> [Instructions to follow]: For every line in the records below that holds "liczby", make a copy.
(Data Opens)
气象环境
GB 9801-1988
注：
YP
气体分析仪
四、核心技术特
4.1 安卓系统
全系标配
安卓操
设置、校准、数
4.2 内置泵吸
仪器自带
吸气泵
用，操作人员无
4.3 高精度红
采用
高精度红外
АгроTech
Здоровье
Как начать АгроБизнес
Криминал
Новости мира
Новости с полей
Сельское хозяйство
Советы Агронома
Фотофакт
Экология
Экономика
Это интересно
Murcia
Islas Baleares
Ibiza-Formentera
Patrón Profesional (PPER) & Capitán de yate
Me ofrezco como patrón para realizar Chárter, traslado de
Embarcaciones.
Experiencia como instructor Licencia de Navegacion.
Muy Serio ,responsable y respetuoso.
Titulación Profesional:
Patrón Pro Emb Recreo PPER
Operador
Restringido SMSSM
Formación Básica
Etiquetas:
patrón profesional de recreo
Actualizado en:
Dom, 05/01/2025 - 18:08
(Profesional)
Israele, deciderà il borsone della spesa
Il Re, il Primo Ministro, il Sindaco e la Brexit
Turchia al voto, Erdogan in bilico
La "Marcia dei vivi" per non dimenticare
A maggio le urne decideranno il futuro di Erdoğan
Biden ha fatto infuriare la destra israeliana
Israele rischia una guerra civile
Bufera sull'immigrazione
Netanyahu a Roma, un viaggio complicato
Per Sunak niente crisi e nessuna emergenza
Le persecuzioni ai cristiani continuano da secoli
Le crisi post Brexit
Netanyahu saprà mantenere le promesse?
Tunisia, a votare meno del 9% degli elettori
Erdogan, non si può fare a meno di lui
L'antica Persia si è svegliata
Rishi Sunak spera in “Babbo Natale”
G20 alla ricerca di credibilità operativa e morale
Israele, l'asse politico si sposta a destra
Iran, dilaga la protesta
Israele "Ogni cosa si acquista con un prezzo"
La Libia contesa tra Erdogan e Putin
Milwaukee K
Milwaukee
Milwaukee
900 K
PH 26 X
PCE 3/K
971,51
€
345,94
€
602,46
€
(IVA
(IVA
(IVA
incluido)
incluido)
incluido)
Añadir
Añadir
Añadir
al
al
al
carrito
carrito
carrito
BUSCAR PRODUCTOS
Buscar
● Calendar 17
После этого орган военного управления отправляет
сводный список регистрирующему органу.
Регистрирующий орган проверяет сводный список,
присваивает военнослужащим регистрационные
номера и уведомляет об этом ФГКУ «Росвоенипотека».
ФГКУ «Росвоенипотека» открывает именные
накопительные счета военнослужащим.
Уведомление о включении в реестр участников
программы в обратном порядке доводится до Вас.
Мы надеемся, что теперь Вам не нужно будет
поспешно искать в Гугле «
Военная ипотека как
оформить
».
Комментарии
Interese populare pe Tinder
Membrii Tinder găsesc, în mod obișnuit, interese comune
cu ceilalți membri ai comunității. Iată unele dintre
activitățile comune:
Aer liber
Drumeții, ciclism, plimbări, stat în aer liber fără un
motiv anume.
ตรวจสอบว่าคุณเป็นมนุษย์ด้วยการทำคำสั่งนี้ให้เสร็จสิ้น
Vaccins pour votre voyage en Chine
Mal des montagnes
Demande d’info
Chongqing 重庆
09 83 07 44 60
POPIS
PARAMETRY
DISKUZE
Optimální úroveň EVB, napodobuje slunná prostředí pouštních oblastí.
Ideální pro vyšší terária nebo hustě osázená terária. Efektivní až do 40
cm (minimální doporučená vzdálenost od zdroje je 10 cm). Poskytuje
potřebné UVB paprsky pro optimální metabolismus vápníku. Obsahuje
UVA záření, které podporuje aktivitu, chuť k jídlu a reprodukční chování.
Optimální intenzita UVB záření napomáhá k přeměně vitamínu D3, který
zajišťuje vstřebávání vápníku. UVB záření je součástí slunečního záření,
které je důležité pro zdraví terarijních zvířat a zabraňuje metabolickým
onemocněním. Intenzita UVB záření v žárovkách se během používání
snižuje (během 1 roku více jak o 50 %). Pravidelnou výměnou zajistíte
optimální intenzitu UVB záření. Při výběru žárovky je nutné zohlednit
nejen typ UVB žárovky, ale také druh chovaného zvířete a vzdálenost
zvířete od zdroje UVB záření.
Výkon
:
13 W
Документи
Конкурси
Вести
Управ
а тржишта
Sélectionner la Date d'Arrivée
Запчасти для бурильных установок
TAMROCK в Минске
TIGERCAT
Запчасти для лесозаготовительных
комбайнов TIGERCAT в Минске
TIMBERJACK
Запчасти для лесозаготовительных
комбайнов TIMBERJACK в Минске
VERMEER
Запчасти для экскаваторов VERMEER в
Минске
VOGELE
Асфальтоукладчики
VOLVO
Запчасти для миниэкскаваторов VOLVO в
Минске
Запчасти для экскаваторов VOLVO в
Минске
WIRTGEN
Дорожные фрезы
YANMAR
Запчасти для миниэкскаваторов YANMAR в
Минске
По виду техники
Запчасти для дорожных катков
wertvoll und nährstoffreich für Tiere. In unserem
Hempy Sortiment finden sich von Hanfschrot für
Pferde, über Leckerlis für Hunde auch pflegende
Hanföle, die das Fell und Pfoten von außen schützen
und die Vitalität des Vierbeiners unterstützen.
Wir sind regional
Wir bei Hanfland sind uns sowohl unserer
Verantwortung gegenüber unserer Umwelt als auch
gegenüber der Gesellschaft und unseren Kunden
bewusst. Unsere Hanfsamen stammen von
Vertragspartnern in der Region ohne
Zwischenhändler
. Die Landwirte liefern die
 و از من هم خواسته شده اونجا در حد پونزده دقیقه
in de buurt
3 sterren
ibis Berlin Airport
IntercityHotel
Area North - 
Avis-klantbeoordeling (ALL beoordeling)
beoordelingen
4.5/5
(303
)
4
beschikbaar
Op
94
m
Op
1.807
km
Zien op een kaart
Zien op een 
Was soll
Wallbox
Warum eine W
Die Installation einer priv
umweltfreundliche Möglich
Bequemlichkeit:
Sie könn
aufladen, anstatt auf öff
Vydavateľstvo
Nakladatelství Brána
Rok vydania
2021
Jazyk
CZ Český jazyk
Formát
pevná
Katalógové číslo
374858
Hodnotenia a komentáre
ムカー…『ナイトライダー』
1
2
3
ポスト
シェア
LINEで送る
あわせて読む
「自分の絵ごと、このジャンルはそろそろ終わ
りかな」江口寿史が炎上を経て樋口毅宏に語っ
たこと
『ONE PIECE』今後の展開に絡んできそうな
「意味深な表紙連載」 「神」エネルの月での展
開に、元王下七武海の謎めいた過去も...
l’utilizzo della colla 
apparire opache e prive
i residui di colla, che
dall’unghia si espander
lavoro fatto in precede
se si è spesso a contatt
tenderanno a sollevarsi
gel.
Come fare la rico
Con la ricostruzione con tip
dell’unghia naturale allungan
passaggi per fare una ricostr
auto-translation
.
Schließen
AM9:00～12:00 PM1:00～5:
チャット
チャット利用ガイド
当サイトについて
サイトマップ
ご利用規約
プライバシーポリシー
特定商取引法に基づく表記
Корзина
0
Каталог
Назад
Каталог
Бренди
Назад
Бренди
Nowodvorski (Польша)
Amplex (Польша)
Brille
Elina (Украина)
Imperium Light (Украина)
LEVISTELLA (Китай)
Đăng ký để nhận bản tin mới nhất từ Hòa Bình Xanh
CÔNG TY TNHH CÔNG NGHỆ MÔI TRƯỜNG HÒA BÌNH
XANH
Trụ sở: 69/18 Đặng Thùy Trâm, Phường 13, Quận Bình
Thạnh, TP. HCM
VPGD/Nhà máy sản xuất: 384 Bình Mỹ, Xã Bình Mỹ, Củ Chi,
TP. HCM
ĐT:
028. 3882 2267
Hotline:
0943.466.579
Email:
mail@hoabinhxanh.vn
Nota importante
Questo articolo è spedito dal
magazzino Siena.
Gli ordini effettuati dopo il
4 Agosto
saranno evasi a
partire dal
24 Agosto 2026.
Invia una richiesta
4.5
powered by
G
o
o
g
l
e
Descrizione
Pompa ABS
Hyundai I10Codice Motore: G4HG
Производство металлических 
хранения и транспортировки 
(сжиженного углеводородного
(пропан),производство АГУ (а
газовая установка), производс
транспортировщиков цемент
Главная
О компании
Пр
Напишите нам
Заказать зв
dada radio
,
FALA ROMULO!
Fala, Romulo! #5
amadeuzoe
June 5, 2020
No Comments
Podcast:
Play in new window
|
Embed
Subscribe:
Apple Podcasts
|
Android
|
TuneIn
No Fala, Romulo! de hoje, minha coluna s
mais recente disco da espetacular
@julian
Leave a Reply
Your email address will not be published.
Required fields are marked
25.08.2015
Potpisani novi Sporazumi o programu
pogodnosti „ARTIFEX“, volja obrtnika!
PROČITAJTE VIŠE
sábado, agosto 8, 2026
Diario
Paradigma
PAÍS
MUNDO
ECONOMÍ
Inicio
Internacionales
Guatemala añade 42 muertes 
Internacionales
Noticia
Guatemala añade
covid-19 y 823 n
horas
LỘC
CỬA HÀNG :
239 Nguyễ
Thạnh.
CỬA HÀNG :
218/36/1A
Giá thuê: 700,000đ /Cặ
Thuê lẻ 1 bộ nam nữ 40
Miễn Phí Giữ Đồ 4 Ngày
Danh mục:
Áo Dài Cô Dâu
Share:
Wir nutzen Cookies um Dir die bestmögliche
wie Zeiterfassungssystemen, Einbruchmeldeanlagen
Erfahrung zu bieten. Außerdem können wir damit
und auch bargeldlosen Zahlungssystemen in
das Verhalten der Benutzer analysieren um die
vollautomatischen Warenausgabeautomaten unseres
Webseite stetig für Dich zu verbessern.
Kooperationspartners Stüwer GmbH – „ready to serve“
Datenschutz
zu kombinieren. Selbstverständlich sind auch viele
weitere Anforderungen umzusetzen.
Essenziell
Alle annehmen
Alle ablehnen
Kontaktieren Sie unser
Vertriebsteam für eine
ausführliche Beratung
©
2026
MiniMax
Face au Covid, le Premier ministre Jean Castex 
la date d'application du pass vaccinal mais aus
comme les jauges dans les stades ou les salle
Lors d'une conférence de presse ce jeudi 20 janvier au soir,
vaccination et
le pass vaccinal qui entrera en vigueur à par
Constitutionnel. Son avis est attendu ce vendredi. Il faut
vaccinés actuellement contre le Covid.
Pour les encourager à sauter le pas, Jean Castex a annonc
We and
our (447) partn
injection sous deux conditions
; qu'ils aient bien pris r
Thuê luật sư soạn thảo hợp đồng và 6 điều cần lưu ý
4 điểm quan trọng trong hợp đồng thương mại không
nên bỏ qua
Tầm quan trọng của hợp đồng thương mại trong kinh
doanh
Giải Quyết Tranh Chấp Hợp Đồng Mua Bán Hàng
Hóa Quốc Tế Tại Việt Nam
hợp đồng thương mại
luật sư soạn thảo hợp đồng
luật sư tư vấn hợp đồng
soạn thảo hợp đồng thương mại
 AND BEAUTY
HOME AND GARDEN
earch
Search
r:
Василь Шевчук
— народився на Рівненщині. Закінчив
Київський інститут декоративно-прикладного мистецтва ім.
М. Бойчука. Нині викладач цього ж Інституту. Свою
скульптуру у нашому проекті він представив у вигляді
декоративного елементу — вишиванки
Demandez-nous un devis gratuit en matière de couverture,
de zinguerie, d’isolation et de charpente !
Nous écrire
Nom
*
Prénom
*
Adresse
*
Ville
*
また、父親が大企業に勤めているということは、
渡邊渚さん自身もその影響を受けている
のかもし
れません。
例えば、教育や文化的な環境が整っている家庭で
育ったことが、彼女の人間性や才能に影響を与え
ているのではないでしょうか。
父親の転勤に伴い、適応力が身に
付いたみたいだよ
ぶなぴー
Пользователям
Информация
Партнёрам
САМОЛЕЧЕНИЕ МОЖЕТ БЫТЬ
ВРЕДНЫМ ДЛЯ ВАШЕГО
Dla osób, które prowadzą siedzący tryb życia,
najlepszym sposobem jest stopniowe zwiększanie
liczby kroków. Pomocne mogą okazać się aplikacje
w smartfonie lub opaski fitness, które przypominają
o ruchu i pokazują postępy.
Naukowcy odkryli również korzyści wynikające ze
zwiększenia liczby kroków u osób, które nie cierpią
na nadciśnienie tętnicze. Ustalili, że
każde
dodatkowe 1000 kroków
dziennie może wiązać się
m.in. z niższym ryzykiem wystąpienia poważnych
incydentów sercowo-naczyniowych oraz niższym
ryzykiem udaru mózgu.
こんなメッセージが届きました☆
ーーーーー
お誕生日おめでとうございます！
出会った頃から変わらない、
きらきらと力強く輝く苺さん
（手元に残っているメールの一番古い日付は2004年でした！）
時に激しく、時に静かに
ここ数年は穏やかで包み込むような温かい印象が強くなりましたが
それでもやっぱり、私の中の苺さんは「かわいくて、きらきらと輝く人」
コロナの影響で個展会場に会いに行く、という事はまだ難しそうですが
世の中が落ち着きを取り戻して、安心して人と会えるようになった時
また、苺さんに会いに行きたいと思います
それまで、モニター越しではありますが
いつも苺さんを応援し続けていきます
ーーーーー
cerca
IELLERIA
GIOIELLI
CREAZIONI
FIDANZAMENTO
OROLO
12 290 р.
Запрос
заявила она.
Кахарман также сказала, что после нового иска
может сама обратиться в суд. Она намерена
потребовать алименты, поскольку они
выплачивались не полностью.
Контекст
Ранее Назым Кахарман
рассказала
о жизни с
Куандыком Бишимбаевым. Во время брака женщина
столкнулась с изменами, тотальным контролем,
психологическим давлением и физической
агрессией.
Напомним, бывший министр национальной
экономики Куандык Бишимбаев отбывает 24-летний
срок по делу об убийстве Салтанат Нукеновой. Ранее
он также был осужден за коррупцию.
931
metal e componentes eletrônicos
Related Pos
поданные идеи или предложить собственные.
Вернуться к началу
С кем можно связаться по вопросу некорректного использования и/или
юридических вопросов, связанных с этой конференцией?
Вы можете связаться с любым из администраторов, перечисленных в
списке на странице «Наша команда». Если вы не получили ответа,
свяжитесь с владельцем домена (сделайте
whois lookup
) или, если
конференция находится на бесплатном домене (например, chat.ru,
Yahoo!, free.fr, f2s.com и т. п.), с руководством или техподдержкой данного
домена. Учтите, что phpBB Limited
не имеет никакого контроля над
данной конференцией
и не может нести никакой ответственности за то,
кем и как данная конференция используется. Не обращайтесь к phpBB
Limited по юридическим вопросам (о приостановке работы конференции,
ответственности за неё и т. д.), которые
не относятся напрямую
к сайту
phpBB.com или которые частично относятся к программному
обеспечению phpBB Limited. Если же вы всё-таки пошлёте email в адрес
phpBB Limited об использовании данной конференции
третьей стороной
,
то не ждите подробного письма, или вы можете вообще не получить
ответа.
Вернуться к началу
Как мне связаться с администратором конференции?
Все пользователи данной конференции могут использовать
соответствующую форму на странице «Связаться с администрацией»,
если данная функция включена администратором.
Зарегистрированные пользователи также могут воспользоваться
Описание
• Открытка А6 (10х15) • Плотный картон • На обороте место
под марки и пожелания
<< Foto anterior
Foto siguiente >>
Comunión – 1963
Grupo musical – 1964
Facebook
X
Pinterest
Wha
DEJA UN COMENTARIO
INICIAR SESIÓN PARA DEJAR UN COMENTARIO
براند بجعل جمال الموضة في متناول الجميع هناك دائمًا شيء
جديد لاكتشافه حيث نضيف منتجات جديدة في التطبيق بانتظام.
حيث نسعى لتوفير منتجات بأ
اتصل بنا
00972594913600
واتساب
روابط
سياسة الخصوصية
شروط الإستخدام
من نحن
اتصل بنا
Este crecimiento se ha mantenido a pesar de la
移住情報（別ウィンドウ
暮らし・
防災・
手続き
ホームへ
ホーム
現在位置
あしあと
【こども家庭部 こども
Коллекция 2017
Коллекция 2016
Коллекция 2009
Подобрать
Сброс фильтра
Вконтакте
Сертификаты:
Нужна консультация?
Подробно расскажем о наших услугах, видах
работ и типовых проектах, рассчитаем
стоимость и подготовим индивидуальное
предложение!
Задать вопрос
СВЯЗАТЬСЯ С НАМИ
(Data Closes)
> [Task response]:
liczby kroków. Pomocne mogą okazać się aplikacje
zwiększenia liczby kroków u osób, które nie cierpią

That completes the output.